Jan. 13, 2011, 06:22 PM
Very stout H's. There are fences around here with the single cross they spec that have pulled up. One is on our farm, but I have seen others installed by a local company that are leaning.

Our pasture has heavy duty H's and no issues yet. We're about to put more fence in and will do the same.

Unless I'm misunderstanding what you have done, I think that is one of the options presented in the Centaur manual. They give a lot of different ways to do the termination and corners depending on soil and climate, etc.

I do agree with your thought to go with the strongest termination and corner type. I'd rather have it be too strong than find out it is too weak! We have issues on ours only where our contractor did not follow directions (why, oh why, did it take me over a year to even notice???). We'll have to fix it, and I'll be thinking again how much easier it would have been to do it RIGHT the first time, not go back and fix it...won't have those guys back again!:mad:

Jan. 17, 2011, 06:26 PM
Yes, your so right. Its so much better to do it right the first time. I think that some installers may try to do 'short cuts' in order to give the customer a lower price and get the job. But the customer pays the price later. Often, you get what you pay for. Its good to really ask the installer how they do 'terminations', corners and ends. How much concrete they use, and how it is poured arouind the posts. Another big question if your getting posts from your installer, how long are they, how big around and proof of the life expectency of the posts. Get installers warranties in writing. And, walk your complete fence line before you hand over the final payment for your installation. If you see something that is not right, they can fix it before they leave or before you completed your payment. I have closely worked with Centaur and Ramm, Im a certified fence installer, and have been involved with fencing for over 20 years at Ramm. Hope this helps anyone that needs info on installs.

Jan. 17, 2011, 10:04 PM
We ask potential customers to tell their installers it must be done according
to the manual (the whole manual (old one, new one just out and don't have it yet) is on our website for downloading. We emphasize that doing the corners and gate/posts are critical to a good installation.

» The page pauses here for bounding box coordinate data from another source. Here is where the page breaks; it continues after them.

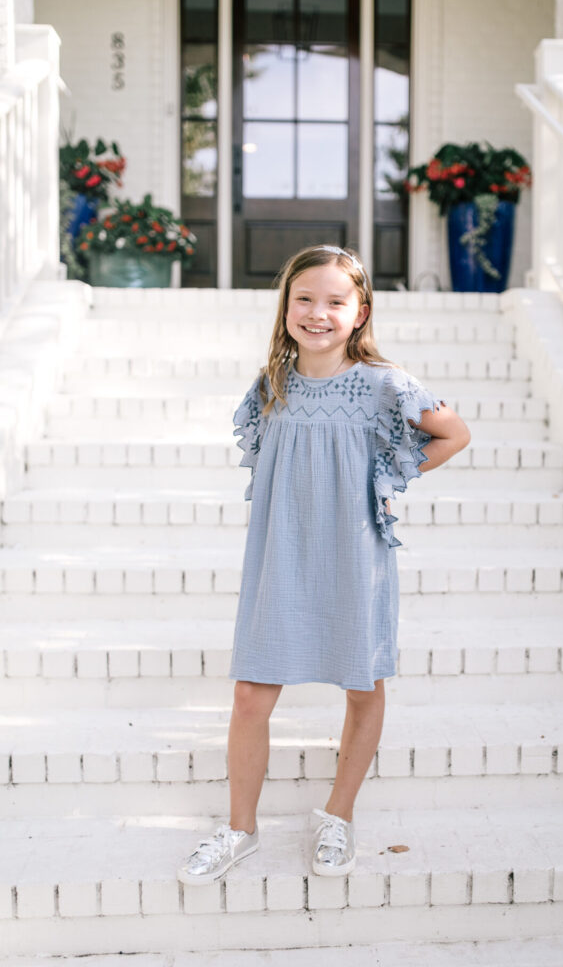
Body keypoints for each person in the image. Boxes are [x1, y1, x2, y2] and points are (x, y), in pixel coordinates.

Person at [178, 244, 471, 886]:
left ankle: (338, 816)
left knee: (363, 686)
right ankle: (240, 828)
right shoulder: (272, 386)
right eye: (304, 299)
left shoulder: (384, 385)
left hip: (355, 555)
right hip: (281, 558)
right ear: (285, 307)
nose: (317, 313)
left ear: (360, 312)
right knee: (251, 694)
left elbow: (454, 434)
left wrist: (387, 477)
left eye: (335, 301)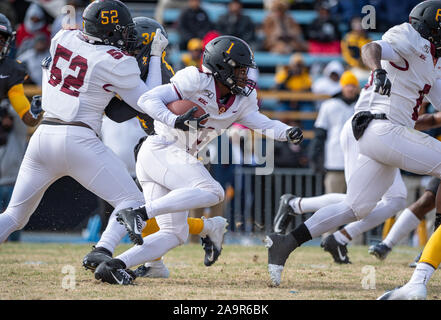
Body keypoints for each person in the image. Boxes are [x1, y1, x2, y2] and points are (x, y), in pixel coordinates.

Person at [94, 35, 304, 285]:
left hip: (175, 160)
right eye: (239, 69)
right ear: (221, 67)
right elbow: (146, 99)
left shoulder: (242, 100)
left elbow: (264, 124)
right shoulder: (195, 79)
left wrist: (286, 132)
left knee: (174, 233)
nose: (244, 76)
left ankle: (117, 265)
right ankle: (140, 213)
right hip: (160, 148)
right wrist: (174, 119)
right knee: (214, 192)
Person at [266, 0, 441, 289]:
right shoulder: (410, 36)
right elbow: (370, 48)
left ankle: (286, 243)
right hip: (381, 127)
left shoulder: (433, 61)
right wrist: (380, 70)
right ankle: (436, 240)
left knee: (357, 207)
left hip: (379, 132)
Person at [0, 0, 168, 273]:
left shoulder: (62, 36)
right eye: (122, 30)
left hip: (43, 136)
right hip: (79, 139)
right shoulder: (116, 61)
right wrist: (157, 55)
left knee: (14, 216)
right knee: (134, 202)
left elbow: (50, 67)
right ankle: (103, 250)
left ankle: (106, 250)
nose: (127, 35)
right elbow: (149, 101)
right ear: (110, 30)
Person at [84, 16, 229, 278]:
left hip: (174, 145)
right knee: (163, 221)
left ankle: (106, 250)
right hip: (157, 143)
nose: (126, 45)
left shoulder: (160, 70)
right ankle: (163, 259)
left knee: (141, 208)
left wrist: (152, 57)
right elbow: (116, 113)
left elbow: (143, 99)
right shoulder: (139, 68)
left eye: (132, 40)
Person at [341, 16, 372, 82]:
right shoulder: (348, 38)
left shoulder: (368, 39)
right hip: (355, 67)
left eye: (360, 24)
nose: (359, 26)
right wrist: (358, 64)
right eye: (356, 24)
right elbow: (347, 56)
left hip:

The horizontal-diagonal brace is the strongest (H-brace with a diagonal post).
Without the diagonal post, most stallers put a wire loop diagonally on the
H-brace. The installers for our fence in Colorado many moons ago before we
knew much about fencing used H-braces with the loop. All this money for
coated wire and now lots of loops of uncoated wire with a pair of paw-happy
thoroughbreds. One H-brace ended up with a plywood board on either side
as it was closest to the food. Again, proper hole depth and shape of the
hole is very important.

Jan. 18, 2011, 07:29 PM
Years ago horse people caught on to bare wire fence, brought here from Australia for cattle. The bracing was done with a wire loop and a 'twist or twitch' stick. We all know now that this type of brace can be detrimental to horses, and be avoided for equine use. Ramms installation manual reccomends concreted corners, ends,vanything out of a straight line, gate areas and rounded corners. H-bracing is strong, however, in some soils-sand, very wet areas, etc. a double-H brace may be needed. Once again depending on what breed or how aggressive horses are, extra bracing may be needed. Ramm's installation manuals are able to be down loaded from the site. Easy to look up just about any type of safer fence alternative with h-bracing, concreting, posting and dimensions for installations. Hope this helps with any install questions!